• **ENUNCIADO DE TAREA**: Transcribe sin cambios, por favor, la parte del texto sobre Robin de los bosques que abre con las palabras "Mis escenas favoritas: Robin" y cierra con "de las galletas.".

===== FRAGMENTO EXTRAÍDO =====

Mis escenas favoritas: Robin de los bosques (The Adventures of Robin Hood, Michael Curtiz y William Keighley, 1938)

La relación entre Errol Flynn y Basil Rathbone no pudo empezar peor. En el rodaje de El capitán Blood (Captain Blood, Michael Curtiz, 1935), al regodeo de Rathbone por cobrar más que el protagonista de la película le siguió un comentario bastante zafio de Flynn acerca de las preferencias sexuales del primero. Contra todo pronóstico, el antagonismo inicial devino en estrecha amistad, que se afianzó durante el rodaje de esta película, uno de los más gloriosos clásicos de aventuras del cine de Hollywood. Se da, no obstante, la circunstancia de que Rathbone, espadachín experto, siempre tenía que verse superado por el galán protagonista, aunque sus leotardos y su peinado lo asemejaran al príncipe de las galletas.

Esta secuencia es uno de los mejores duelos a espada filmados en el periodo clásico, a toda velocidad, como si las armas y los años no pesaran. Fastuoso colorido gracias a la fotografía de Tony Gaudio y Sol Polito, y vibrante y grandiosa partitura de Erich Wolfgang Korngold.

===== INFORMACIÓN MOSTRADA =====

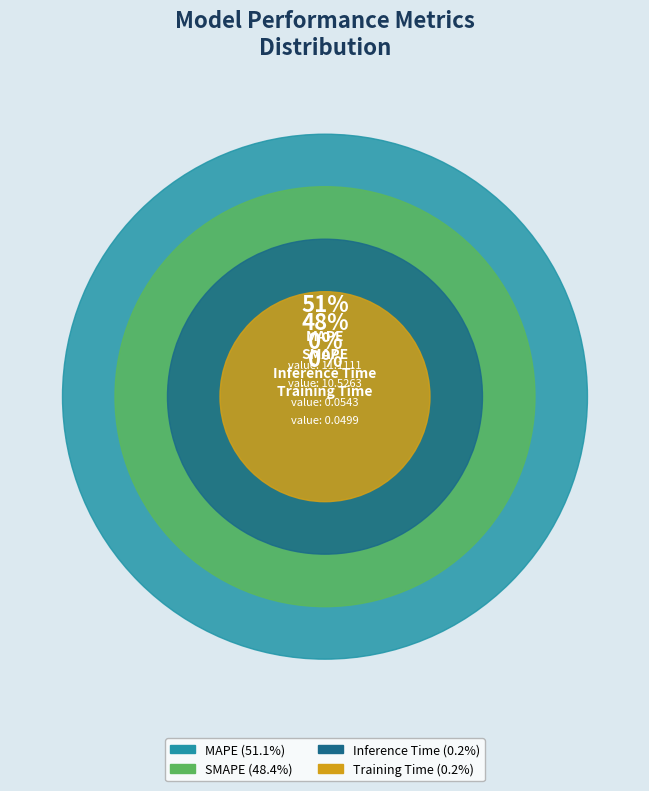

True or false: Training Time accounts for 0% of the total.

True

=====

• **SOLUCIÓN DEL EJERCICIO**:
Mis escenas favoritas: Robin de los bosques (The Adventures of Robin Hood, Michael Curtiz y William Keighley, 1938)

La relación entre Errol Flynn y Basil Rathbone no pudo empezar peor. En el rodaje de El capitán Blood (Captain Blood, Michael Curtiz, 1935), al regodeo de Rathbone por cobrar más que el protagonista de la película le siguió un comentario bastante zafio de Flynn acerca de las preferencias sexuales del primero. Contra todo pronóstico, el antagonismo inicial devino en estrecha amistad, que se afianzó durante el rodaje de esta película, uno de los más gloriosos clásicos de aventuras del cine de Hollywood. Se da, no obstante, la circunstancia de que Rathbone, espadachín experto, siempre tenía que verse superado por el galán protagonista, aunque sus leotardos y su peinado lo asemejaran al príncipe de las galletas.